L'homme veillait au déchargement des marchandises. Il s'approcha rapidement.
— Domina ?
— Quand aurez-vous fini de décharger ?
— Je pense qu'il nous faudra encore deux à trois heures, domina.
— Nous repartirons demain ?
— Dès que les vents seront favorables, domina.
— Tu préviendras l'équipage que je ne veux pas de débordement. Tu leur donneras quartier libre ce soir ?
— Personne n'est autorisé à débarquer, domina. Les hommes sont tenus comme d'habitude de rester à bord jusqu'à la fin de notre voyage. Ils bénéficieront de quatre jours de relâche à Patara. Domina ? Pourquoi ce dîner ?
— Il fait beau, je ne vous ai pas remerciés d'avoir sauvé l'Artémisia et je crois que nous nous devons aussi d'honorer la mémoire de ceux qui n'ont pas survécu.

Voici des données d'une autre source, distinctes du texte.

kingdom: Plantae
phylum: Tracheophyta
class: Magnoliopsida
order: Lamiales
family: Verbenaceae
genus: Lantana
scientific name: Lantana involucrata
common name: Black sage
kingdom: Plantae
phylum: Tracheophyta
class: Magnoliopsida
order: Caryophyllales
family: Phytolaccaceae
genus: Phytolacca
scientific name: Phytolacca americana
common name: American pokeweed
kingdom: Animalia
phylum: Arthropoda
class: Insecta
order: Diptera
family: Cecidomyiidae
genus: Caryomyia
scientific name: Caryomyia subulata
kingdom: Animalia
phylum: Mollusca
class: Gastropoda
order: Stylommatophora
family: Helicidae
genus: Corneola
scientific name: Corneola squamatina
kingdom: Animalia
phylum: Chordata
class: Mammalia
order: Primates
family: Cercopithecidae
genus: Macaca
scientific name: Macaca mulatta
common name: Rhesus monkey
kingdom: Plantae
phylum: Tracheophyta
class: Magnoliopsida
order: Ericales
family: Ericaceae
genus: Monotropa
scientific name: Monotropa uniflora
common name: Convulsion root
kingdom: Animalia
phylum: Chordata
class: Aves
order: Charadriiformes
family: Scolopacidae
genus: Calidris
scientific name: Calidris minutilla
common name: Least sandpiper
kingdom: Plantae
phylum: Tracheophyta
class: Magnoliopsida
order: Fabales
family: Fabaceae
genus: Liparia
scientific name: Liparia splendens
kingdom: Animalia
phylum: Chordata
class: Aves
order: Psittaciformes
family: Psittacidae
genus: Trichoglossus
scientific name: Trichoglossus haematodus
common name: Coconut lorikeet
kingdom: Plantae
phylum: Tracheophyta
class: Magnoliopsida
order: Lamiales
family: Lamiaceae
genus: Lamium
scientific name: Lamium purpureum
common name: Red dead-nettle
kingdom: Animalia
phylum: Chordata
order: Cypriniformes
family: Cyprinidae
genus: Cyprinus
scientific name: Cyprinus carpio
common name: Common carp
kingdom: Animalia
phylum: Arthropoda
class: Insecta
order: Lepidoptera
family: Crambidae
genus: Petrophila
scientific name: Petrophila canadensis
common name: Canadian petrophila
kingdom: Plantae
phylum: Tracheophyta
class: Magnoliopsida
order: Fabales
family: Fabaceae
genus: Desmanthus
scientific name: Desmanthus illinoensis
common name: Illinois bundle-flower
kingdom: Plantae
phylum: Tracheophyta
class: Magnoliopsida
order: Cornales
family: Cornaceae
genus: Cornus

Le capitaine hocha gravement la tête.
— Nous sommes vivants, capitaine. Vous comme moi. Et tous, nous avons combattu aux côtés des uns des autres.
— Vous...
— Garde cela pour ce soir, le coupa Gaïa. M'autorises-tu à servir du vin ?
— S'il n'est pas trop fort, oui, domina.
— Merci, capitaine.
— C'est un honneur de vous servir, domina.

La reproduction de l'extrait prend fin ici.